Generating the transcription tracks
Once you align the reads you want to compute the coverage on your genome at each sequence of interest, genes
in our case. To do that we will use the bamCoverage function from deeptools.
mkdir -p results/tracks
bamCoverage --bam results/alignment/T0_sorted.bam --outFileName results/tracks/T0_unstranded.bw --binSize 1 --normalizeUsing CPM --extendReads --ignoreDuplicates
bamCoverage --bam results/alignment/T0_sorted.bam --outFileName results/tracks/T0_forward.bw --binSize 1 --normalizeUsing CPM --extendReads --filterRNAstrand forward --ignoreDuplicates
bamCoverage --bam results/alignment/T0_sorted.bam --outFileName results/tracks/T0_reverse.bw --binSize 1 --normalizeUsing CPM --extendReads --filterRNAstrand reverse --ignoreDuplicates
The output files are bigwig which are compress files with coverage of a genomic track.
What’s the
extendReadsoption ?
Answer:
As we have a pair file, the extendreads option will just use also the sequence between the
forward and reverse to compute the coverage.
What does CPM mean ? Why are we using that normalization ?
Answer:
CPM means Count Per Millions. The idea of that normalization is to get rid of the difference between the numbers of mapping reads in a library (Sequencing twice more will yield twice more coverage otherwise).
What is the point to filter the reads based on their strand in a RNA-seq and to generate two tracks ?
Answer:
We did a stranded library, so we can generate a forward and reverse tracks which are both biologically relevant. Filtering the strand allows to generate the two tracks separately.
Visualizing the alignment using IGV
Now let’s visualize our tracks using IGV. In IGV you can load the fasta genome and then the sorted
bam, bigwig or gff.
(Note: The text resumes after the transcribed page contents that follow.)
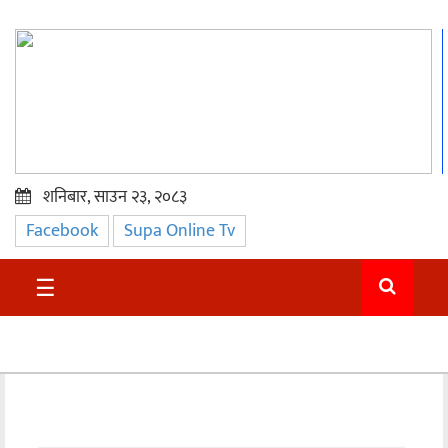
शनिबार, साउन २३, २०८३
Facebook
Supa Online Tv
प्रमुख
समाचार
☰
सुदुर
राजनीति
समाचार
अन्तराष्ट्रिय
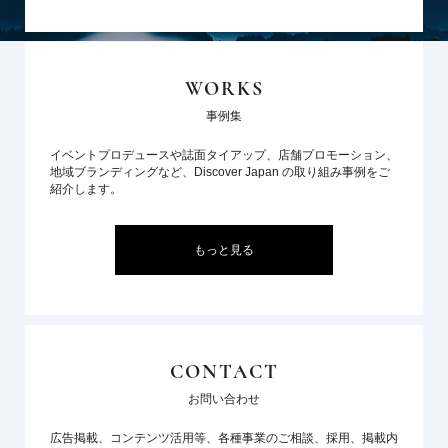
WORKS
事例集
イベントプロデュースや誌面タイアップ、店舗プロモーション、
地域ブランディングなど、Discover Japan の取り組み事例をご
紹介します。
もっと見る
CONTACT
お問い合わせ
広告掲載、コンテンツ活用等、各種事業のご相談、採用、掲載内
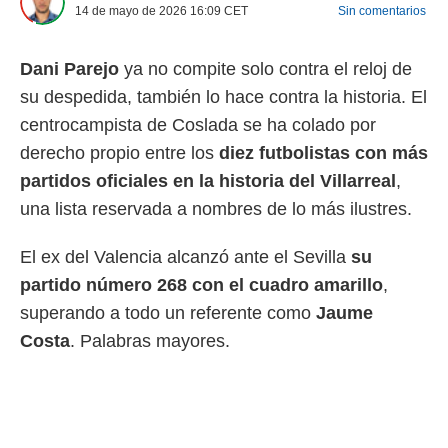
14 de mayo de 2026 16:09
CET
Sin comentarios
 mismo.
sultar más
 en nuestra
Dani Parejo
ya no compite solo contra el reloj de
 Cookies
y
ualquier
su despedida, también lo hace contra la historia. El
centrocampista de Coslada se ha colado por
ento
derecho propio entre los
diez futbolistas con más
 botón
ación de
partidos oficiales en la historia del Villarreal
,
kies
una lista reservada a nombres de lo más ilustres.
 disponible
e nuestra
.
El ex del Valencia alcanzó ante el Sevilla
su
partido número 268 con el cuadro amarillo
,
IVAMENTE,
superando a todo un referente como
Jaume
Costa
. Palabras mayores.
as
 a cookies
 no aceptar
ón de
uedes
uestro sitio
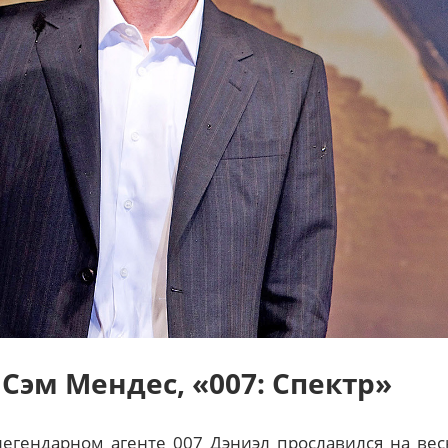
Сэм Мендес, «007: Спектр»
легендарном агенте 007 Дэниэл прославился на вес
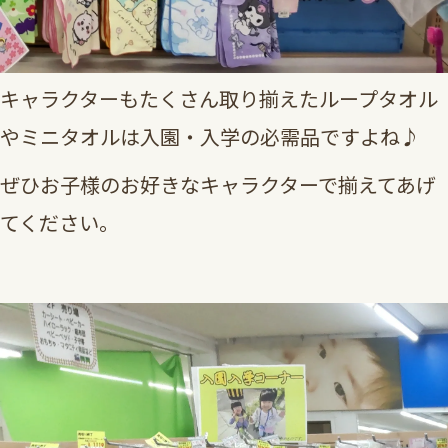
キャラクターもたくさん取り揃えたループタオル
やミニタオルは入園・入学の必需品ですよね♪
ぜひお子様のお好きなキャラクターで揃えてあげ
てください。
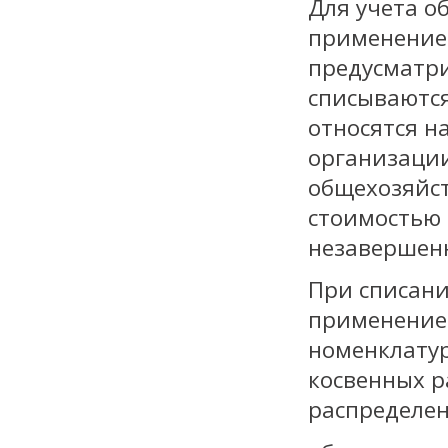
Для учета о
применение 
предусматри
списываются
относятся н
организации
общехозяйс
стоимостью
незавершен
При списани
применение
номенклатур
косвенных 
распределен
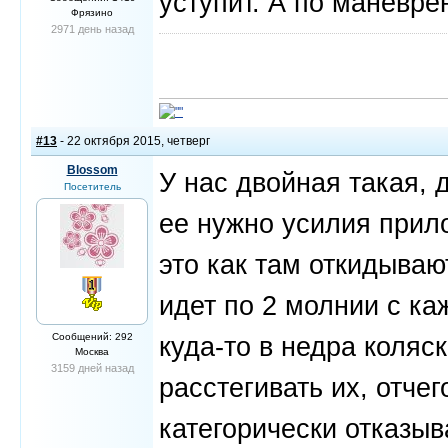
уступит. А по маневре
Фрязино
2971 день назад
#13
- 22 октября 2015, четверг
Blossom
У нас двойная такая, 
Посетитель
ее нужно усилия прило
это как там откидываю
идет по 2 молнии с ка
Сообщений: 292
куда-то в недра коляск
Москва
3159 дней назад
расстегивать их, отче
категорически отказыва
The gff is the genome annotation file
with the genes position.
For this step, you will have to download IGV on your own personal computer. Here is the page where the installation file is available for each OS (Windows, Mac or Linux).
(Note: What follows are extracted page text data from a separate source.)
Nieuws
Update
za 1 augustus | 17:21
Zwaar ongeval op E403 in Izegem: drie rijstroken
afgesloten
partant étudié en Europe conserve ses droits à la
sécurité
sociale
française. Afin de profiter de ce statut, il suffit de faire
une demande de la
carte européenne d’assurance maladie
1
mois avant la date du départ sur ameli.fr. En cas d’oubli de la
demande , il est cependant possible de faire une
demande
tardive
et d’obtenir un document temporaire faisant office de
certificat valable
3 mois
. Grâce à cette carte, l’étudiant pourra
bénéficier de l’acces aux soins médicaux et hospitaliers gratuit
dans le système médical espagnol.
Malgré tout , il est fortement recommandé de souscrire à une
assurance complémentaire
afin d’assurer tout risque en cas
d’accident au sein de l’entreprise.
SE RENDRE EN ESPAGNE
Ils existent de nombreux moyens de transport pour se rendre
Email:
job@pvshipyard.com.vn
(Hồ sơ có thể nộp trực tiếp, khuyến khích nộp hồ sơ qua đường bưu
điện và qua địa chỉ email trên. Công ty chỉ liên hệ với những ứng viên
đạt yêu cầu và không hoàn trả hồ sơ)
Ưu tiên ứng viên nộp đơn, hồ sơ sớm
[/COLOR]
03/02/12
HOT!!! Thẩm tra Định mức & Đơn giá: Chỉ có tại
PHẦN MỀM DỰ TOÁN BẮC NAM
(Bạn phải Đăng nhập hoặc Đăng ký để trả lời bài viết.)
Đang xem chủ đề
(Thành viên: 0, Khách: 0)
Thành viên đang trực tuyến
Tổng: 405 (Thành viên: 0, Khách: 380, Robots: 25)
https://software.broadinstitute.org/software/igv/download
Once it’s downloaded you can open it. Load the bacterial YB886 genome from the reference folder
and some bw files that you have generated. You can also load the gene annotation gff
file.
Now we can play around and explore your data.
Is it uniform ?
Answer:
No. It’s a RNA-seq, not a genomic DNA coverage.
If you load the stranded files, Do you see antisens RNA (it means coverage in the opposite strand of the gene) ?
Answer:
There are some coverage, but it’s very low. If you do the statistics, you will see that only 2-3% of the reads are antisens in these samples. For some species, samples, there are a lot of antisens RNA but it’s generally not more than 10-20%.
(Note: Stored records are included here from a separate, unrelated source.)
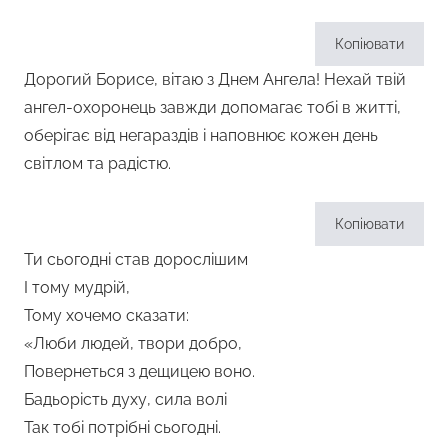
Копіювати
Дорогий Борисе, вітаю з Днем Ангела! Нехай твій
ангел-охоронець завжди допомагає тобі в житті,
оберігає від негараздів і наповнює кожен день
світлом та радістю.
Копіювати
Ти сьогодні став дорослішим
І тому мудрій,
Тому хочемо сказати:
«Люби людей, твори добро,
Повернеться з дещицею воно.
Бадьорість духу, сила волі
Так тобі потрібні сьогодні.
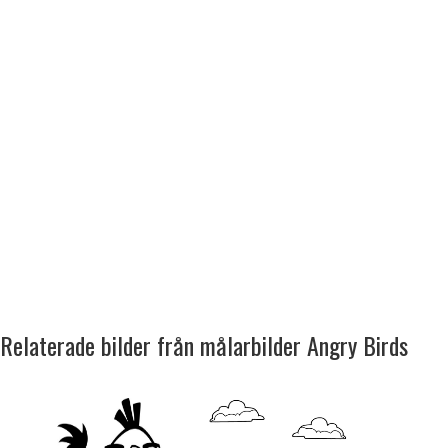
Relaterade bilder från målarbilder Angry Birds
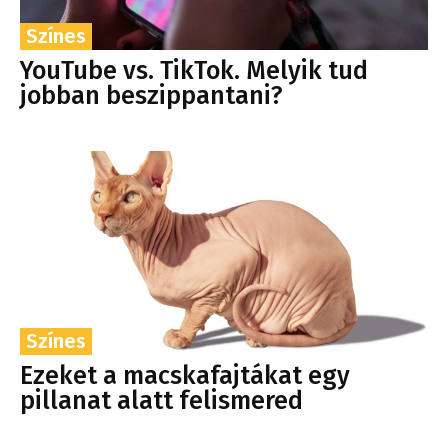
Színes
YouTube vs. TikTok. Melyik tud
jobban beszippantani?
Színes
Ezeket a macskafajtákat egy
pillanat alatt felismered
Looking at the strands of the genes on the whole genome (look at the tracks on the forward and reverse strand), is it a uniform distribution or not ? Based on your knowledge on bacteria, why do you think it’s not uniform ?
Answer:
Mainly the first half of the genome the genes are in the forward strand and there are in reverse in the second one. The reason is the origin of replication of the bacteria is the beginning/end of the reference genome (the genome is circular so the beginning and the end of the reference is the same region). Evolution tends to select genes which are in the same direction as the replication of the DNA. So in the first half the replication goes in the forward way, and the genes too, and the contrary happens in the second half.